You see that at the end, we are back at the original “image”.

Now, for equivariance. We could first apply a rotation, then convolve.

Rotate:

x_rot <- x$transform(g1)
x_rot$tensor

This is the first in the above list of four tensors.

Convolve:

y <- conv(x_rot)
y$tensor

tensor([[[[ 1.1955,  1.7110],
          [-0.5166,  1.0665]],

         [[-0.0905,  2.6568],
          [-0.3743,  2.8144]],

         [[ 5.0640, 11.7395],
          [ 8.6488, 31.7169]],

         [[ 2.3499,  1.7937],
          [ 4.5065,  5.9689]]]], grad_fn=<ConvolutionBackward0>)

Alternatively, we can do the convolution first, then rotate its output.

Convolve:

y_conv <- conv(x)
y_conv$tensor

tensor([[[[-0.3743, -0.0905],
          [ 2.8144,  2.6568]],

         [[ 8.6488,  5.0640],
          [31.7169, 11.7395]],

         [[ 4.5065,  2.3499],
          [ 5.9689,  1.7937]],

         [[-0.5166,  1.1955],
          [ 1.0665,  1.7110]]]], grad_fn=<ConvolutionBackward0>)

Rotate:

y <- y_conv$transform(g1)
y$tensor

tensor([[[[ 1.1955,  1.7110],
          [-0.5166,  1.0665]],

         [[-0.0905,  2.6568],
          [-0.3743,  2.8144]],

         [[ 5.0640, 11.7395],
          [ 8.6488, 31.7169]],

         [[ 2.3499,  1.7937],
          [ 4.5065,  5.9689]]]])

Indeed, final results are the same.

At this point, we know how to employ group-equivariant convolutions. The final step is to compose the network.

A group-equivariant neural network

Basically, we have two questions to answer. The first concerns the non-linearities; the second is how to get from extended space to the data type of the target.

First, about the non-linearities. This is a potentially intricate topic, but as long as we stay with point-wise operations (such as that performed by ReLU) equivariance is given intrinsically.

In consequence, we can already assemble a model:

feat_type_in <- nn$FieldType(r2_act, list(r2_act$trivial_repr))
feat_type_hid <- nn$FieldType(
  r2_act,
  list(r2_act$regular_repr, r2_act$regular_repr, r2_act$regular_repr, r2_act$regular_repr)
  )
feat_type_out <- nn$FieldType(r2_act, list(r2_act$regular_repr))

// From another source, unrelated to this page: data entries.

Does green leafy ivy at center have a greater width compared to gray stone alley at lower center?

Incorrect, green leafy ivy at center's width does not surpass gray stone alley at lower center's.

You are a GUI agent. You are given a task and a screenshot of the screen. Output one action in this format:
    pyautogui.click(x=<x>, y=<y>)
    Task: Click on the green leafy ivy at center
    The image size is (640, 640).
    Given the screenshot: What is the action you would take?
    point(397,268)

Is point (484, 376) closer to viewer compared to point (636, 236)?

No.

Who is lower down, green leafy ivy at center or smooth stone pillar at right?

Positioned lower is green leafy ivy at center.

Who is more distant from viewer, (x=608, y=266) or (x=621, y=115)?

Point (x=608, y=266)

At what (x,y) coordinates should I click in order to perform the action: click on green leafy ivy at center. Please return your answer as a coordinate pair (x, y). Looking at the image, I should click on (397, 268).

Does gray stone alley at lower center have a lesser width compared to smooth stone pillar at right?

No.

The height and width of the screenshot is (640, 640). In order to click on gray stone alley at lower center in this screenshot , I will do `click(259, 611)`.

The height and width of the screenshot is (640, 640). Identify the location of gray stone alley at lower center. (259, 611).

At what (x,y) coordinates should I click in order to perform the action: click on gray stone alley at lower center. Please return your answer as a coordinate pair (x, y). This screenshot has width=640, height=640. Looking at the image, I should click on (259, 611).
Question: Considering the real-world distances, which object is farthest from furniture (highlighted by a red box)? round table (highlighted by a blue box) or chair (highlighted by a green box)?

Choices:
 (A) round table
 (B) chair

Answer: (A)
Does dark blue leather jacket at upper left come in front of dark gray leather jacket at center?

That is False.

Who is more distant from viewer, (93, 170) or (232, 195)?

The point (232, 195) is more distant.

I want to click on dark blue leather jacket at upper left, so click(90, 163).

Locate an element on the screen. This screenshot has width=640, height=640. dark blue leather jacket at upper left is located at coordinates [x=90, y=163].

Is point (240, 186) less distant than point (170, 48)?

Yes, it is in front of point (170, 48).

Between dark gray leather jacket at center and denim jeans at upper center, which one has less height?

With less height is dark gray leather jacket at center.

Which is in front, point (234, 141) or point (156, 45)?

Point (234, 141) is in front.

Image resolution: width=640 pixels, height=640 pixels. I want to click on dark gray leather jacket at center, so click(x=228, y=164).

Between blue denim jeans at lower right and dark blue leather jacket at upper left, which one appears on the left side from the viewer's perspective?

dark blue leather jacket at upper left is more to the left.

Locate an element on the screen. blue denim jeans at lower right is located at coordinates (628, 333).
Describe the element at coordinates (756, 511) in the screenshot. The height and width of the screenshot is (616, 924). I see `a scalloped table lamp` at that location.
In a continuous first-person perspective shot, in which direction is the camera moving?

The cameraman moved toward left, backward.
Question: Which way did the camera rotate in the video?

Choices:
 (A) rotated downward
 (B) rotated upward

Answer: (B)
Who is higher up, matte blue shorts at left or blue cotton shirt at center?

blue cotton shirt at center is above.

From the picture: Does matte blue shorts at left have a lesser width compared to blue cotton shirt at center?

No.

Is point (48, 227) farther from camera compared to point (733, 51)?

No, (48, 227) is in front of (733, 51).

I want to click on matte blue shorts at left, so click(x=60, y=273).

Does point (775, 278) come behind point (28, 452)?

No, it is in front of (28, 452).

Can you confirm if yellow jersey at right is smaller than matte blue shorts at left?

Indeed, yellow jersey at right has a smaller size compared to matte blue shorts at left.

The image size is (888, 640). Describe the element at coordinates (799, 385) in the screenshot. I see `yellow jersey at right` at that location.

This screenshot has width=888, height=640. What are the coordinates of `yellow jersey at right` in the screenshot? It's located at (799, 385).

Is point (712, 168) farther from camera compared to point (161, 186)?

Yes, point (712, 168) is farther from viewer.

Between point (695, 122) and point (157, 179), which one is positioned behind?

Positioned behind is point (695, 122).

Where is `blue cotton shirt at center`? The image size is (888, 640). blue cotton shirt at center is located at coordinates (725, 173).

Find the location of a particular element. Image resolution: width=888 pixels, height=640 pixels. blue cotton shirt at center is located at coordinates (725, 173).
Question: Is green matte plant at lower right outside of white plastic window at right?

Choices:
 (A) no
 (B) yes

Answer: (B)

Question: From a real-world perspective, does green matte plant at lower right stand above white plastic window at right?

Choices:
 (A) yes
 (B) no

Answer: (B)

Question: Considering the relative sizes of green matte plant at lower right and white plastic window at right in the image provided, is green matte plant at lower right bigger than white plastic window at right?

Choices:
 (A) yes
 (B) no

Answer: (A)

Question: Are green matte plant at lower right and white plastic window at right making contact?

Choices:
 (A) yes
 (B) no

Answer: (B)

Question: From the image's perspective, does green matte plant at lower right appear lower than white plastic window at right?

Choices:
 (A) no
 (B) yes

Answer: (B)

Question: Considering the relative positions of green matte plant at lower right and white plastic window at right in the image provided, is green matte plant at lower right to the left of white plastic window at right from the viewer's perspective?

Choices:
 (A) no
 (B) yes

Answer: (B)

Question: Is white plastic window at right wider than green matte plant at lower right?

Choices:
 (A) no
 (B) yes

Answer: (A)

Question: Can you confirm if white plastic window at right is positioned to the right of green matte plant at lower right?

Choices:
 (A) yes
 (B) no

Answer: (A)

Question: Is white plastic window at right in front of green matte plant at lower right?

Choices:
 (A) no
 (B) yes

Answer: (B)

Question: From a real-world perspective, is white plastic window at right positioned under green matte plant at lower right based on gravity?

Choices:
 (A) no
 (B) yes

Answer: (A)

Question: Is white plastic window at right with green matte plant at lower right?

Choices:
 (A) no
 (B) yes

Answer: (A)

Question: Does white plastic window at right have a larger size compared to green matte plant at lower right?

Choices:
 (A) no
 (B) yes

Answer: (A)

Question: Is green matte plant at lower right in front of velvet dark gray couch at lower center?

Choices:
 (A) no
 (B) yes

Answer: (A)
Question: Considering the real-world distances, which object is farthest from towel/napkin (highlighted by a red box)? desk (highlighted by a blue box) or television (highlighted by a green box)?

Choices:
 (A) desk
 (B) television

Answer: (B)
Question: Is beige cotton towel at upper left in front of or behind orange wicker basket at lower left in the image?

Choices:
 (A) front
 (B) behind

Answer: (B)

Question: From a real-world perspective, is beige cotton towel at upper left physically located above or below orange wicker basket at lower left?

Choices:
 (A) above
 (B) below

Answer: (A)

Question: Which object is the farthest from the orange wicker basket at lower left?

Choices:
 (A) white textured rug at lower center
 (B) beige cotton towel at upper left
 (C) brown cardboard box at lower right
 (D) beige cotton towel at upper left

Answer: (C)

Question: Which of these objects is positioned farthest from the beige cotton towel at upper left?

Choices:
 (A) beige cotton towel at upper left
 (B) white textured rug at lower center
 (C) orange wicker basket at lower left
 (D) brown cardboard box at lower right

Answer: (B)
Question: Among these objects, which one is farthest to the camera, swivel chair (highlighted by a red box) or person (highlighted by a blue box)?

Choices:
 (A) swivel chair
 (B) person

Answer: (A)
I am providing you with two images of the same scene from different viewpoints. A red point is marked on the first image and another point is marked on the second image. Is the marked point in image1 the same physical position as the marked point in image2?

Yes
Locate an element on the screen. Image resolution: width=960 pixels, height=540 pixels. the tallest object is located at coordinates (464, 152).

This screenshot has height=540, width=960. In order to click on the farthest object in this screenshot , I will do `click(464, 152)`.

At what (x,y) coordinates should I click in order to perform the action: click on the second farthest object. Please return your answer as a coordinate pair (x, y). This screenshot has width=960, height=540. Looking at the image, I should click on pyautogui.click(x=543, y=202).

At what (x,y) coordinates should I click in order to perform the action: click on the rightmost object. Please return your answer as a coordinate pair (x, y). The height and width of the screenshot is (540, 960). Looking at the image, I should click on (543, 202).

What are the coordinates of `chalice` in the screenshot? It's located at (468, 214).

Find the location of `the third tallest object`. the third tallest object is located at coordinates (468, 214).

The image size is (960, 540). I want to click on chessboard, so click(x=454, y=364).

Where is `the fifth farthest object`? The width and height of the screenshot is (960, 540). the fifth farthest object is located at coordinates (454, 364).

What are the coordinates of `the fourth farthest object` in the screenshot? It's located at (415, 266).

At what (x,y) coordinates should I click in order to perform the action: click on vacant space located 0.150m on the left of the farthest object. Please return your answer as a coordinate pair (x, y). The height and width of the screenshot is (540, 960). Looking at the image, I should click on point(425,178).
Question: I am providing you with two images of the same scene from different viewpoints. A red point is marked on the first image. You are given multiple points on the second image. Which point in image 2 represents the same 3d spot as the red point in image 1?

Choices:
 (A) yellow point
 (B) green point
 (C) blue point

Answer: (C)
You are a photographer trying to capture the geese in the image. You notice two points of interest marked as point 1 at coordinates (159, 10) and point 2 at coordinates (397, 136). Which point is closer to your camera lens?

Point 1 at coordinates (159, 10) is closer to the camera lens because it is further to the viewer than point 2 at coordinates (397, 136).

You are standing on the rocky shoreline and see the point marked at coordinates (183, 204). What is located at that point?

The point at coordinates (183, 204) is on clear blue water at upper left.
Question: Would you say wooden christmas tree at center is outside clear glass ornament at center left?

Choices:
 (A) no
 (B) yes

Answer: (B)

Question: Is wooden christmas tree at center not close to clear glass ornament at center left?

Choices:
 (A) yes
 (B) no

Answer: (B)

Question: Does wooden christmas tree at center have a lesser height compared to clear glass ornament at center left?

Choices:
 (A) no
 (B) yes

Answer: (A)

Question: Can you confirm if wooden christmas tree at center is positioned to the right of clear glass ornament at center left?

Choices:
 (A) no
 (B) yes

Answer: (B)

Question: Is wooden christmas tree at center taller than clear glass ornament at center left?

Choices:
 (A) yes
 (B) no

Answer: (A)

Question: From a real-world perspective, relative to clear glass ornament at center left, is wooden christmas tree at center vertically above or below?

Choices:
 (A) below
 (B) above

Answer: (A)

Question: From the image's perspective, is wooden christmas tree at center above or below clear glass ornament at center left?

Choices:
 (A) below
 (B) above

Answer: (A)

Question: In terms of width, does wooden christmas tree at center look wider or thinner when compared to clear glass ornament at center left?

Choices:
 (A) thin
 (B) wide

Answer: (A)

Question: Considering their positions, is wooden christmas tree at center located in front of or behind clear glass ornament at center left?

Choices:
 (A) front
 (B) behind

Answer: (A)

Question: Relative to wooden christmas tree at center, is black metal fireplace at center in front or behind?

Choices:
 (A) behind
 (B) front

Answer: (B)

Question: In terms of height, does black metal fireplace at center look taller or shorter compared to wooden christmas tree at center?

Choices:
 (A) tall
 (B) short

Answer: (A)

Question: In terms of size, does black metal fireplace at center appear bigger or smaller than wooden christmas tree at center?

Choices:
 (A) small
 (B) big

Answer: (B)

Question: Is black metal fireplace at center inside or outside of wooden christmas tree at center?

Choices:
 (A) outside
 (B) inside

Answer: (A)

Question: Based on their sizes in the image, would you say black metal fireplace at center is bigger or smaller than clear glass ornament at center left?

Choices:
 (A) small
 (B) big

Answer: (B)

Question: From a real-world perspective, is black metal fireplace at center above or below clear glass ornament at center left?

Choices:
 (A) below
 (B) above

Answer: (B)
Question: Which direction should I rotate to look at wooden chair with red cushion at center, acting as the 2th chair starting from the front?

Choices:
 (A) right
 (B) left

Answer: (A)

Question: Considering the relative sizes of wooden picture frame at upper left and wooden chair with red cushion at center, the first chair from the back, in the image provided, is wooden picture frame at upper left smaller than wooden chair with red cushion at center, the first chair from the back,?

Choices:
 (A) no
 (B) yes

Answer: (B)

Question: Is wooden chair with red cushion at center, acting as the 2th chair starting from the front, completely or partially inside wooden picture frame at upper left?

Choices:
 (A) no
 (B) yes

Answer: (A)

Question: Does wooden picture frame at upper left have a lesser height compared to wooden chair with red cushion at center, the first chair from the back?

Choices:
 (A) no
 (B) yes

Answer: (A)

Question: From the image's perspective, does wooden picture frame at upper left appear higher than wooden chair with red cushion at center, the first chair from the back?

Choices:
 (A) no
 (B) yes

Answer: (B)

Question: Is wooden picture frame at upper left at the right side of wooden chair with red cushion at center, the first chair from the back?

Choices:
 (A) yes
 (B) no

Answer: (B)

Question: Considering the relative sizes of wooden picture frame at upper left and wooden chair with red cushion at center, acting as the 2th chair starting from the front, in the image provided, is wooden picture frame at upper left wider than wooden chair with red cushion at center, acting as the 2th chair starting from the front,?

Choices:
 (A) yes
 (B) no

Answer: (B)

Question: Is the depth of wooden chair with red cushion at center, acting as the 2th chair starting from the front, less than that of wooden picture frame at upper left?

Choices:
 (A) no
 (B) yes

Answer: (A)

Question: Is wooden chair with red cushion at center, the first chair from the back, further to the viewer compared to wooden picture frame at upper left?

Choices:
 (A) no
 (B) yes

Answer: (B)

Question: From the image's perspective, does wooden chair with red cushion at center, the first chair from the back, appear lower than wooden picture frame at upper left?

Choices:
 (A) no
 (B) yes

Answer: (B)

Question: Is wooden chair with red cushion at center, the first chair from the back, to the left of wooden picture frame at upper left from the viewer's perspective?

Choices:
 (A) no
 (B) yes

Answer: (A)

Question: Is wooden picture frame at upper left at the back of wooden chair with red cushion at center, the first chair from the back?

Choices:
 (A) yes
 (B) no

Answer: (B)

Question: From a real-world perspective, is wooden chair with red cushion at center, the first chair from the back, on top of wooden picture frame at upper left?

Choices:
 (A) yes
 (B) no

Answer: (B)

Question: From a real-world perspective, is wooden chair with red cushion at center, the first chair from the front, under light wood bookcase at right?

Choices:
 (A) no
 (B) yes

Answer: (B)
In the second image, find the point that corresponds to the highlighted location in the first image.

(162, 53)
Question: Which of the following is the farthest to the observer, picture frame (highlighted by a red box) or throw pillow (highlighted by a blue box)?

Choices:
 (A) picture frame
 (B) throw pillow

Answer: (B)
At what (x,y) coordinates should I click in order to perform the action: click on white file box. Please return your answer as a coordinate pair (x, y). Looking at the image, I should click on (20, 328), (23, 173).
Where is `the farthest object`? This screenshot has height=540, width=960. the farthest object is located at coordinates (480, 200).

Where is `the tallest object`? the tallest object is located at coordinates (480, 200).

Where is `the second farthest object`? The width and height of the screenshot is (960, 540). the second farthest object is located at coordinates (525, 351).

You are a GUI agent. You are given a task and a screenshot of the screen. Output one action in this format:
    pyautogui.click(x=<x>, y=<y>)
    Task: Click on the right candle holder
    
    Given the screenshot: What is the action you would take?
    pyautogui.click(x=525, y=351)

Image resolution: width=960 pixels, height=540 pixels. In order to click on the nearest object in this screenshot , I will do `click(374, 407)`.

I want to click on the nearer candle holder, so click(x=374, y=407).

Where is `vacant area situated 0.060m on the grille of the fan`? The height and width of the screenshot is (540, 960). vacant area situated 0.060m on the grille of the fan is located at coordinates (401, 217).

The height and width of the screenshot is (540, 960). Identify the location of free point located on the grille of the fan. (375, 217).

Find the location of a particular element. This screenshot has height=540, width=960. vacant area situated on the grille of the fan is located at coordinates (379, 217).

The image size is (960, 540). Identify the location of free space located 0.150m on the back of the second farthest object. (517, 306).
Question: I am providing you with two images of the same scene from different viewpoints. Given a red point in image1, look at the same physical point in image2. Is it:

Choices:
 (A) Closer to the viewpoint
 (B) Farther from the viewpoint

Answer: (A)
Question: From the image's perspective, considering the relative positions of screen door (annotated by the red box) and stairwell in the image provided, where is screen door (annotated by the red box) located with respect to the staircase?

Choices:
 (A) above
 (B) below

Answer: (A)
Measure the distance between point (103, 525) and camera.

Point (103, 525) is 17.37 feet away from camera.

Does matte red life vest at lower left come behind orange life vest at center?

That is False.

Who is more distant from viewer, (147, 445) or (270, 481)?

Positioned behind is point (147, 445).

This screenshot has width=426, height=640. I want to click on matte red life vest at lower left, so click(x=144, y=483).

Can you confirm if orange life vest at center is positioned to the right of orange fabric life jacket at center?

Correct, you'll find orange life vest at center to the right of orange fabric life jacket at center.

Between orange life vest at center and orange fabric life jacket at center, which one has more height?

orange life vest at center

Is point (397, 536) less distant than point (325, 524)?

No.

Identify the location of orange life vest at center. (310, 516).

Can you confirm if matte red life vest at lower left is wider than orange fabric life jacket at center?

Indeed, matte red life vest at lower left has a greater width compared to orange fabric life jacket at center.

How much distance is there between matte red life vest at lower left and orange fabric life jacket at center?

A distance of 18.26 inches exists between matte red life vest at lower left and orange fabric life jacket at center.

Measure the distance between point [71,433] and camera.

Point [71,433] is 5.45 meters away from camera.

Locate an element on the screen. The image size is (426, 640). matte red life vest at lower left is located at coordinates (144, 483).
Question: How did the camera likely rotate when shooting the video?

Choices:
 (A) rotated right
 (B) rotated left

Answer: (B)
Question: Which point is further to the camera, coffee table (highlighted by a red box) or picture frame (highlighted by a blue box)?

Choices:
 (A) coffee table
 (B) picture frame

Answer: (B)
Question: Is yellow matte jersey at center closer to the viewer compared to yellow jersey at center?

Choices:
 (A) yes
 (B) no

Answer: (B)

model <- nn$SequentialModule(
  nn$R2Conv(feat_type_in, feat_type_hid, kernel_size = 3L),
  nn$InnerBatchNorm(feat_type_hid),
  nn$ReLU(feat_type_hid),
  nn$R2Conv(feat_type_hid, feat_type_hid, kernel_size = 3L),
  nn$InnerBatchNorm(feat_type_hid),
  nn$ReLU(feat_type_hid),
  nn$R2Conv(feat_type_hid, feat_type_out, kernel_size = 3L)
)$eval()

model

SequentialModule(
  (0): R2Conv([C4_on_R2[(None, 4)]:
       {irrep_0 (x1)}(1)], [C4_on_R2[(None, 4)]: {regular (x4)}(16)], kernel_size=3, stride=1)
  (1): InnerBatchNorm([C4_on_R2[(None, 4)]:
       {regular (x4)}(16)], eps=1e-05, momentum=0.1, affine=True, track_running_stats=True)
  (2): ReLU(inplace=False, type=[C4_on_R2[(None, 4)]: {regular (x4)}(16)])
  (3): R2Conv([C4_on_R2[(None, 4)]:
       {regular (x4)}(16)], [C4_on_R2[(None, 4)]: {regular (x4)}(16)], kernel_size=3, stride=1)
  (4): InnerBatchNorm([C4_on_R2[(None, 4)]:
       {regular (x4)}(16)], eps=1e-05, momentum=0.1, affine=True, track_running_stats=True)
  (5): ReLU(inplace=False, type=[C4_on_R2[(None, 4)]: {regular (x4)}(16)])
  (6): R2Conv([C4_on_R2[(None, 4)]:
       {regular (x4)}(16)], [C4_on_R2[(None, 4)]: {regular (x1)}(4)], kernel_size=3, stride=1)
)

Calling this model on some input image, we get:

x <- torch$randn(1L, 1L, 17L, 17L)
x <- feat_type_in(x)
model(x)$shape |> unlist()

[1]  1  4 11 11

What we do now depends on the task. Since we didn’t preserve the original resolution anyway – as would have been required for, say, segmentation – we probably want one feature vector per image. That we can achieve by spatial pooling:

avgpool <- nn$PointwiseAvgPool(feat_type_out, 11L)
y <- avgpool(model(x))
y$shape |> unlist()

[1] 1 4 1 1

We still have four “channels”, corresponding to four group elements. This feature vector is (approximately) translation-invariant, but rotation-equivariant, in the sense expressed by the choice of group. Often, the final output will be expected to be group-invariant as well as translation-invariant (as in image classification). If that’s the case, we pool over group elements, as well:

invariant_map <- nn$GroupPooling(feat_type_out)
y <- invariant_map(avgpool(model(x)))
y$tensor

tensor([[[[-0.0293]]]], grad_fn=<CopySlices>)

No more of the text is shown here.